All pnpm/tsx/drizzle-kit invocations run inside the tools container, so no host Node is needed.

Script Purpose
scripts/dev.sh up|down|logs|status|build|exec|pnpm|shell|restart-bot Stack lifecycle and tools-container shell
scripts/db.sh migrate|generate|studio|seed|reset Drizzle migration helper
scripts/gen_auth_secret.sh [--write] Generate AUTH_SECRET (host-only, no Node needed)
scripts/set-password.sh <username> Set / reset a user's password (reads stdin)
scripts/create-user.sh <username> <role> Create a user from CLI (admin / user)
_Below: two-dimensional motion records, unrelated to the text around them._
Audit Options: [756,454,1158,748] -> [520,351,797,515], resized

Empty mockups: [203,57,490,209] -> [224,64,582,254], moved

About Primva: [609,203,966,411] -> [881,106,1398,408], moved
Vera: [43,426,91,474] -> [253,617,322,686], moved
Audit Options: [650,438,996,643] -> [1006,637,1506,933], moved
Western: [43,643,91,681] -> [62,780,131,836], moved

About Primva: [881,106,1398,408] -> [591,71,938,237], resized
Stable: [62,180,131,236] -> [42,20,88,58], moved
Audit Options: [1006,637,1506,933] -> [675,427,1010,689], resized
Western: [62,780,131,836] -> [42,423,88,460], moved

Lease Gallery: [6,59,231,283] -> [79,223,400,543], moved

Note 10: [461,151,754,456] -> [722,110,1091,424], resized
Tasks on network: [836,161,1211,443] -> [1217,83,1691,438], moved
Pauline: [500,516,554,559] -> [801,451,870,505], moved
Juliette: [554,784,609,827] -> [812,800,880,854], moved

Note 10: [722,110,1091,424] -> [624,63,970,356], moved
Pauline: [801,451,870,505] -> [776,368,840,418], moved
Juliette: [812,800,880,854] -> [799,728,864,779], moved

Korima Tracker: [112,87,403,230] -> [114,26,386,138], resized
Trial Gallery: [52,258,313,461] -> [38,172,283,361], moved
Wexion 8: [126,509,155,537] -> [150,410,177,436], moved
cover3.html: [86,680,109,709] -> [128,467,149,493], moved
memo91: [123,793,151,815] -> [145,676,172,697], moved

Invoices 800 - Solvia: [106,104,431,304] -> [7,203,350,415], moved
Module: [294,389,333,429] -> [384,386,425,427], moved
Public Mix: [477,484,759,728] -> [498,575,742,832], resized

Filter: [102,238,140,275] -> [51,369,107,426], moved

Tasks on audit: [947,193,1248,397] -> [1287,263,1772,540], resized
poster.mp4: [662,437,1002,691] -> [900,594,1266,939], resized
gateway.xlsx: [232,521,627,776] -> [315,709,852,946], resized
Set NO_SUDO=1 if your user is in the docker group (recommended).

Auth + admin model

  • One bootstrap operator (admin) is created by the seed; its password is set via scripts/set-password.sh admin on first launch.
  • Two roles: admin (full access including user management) and user (everything except /settings/users). Role-based nav filtering is enforced in middleware + the AppShell + every server action that mutates user state.
  • Every user gets an isolated workspace — accounts, reminders, groups, and run history all scope by operator_id. The admin panel is the only cross-tenant surface.
  • Sessions: AES-256-GCM-encrypted cookie keyed off AUTH_SECRET, HttpOnly + Secure-in-prod + SameSite=Lax, 30-day TTL. The OPERATOR_TOKEN_VERSION env (defaults to "1") is the kill switch — bumping it invalidates every outstanding cookie globally on the next request.
  • Login rate limits: 10 / 5 min per-IP + 5 / 15 min per-username + a 100 / min global backstop. The error message is identical for all three so the limit-which-tripped isn't leaked.

Deferred

  • Standalone media library browser (currently media is uploaded per-reminder).
  • E2E browser tests (Playwright) on the swipe and pairing flows.
  • Search-as-you-type in the wizard's groups picker — at 3 000+ groups per account the picker still loads the alphabetical top-200; operators with >200 groups need to use the list page's search to find anything past 'L'.
  • Self-service password reset (email link, etc.) — out of scope for v1; admins use the Users page.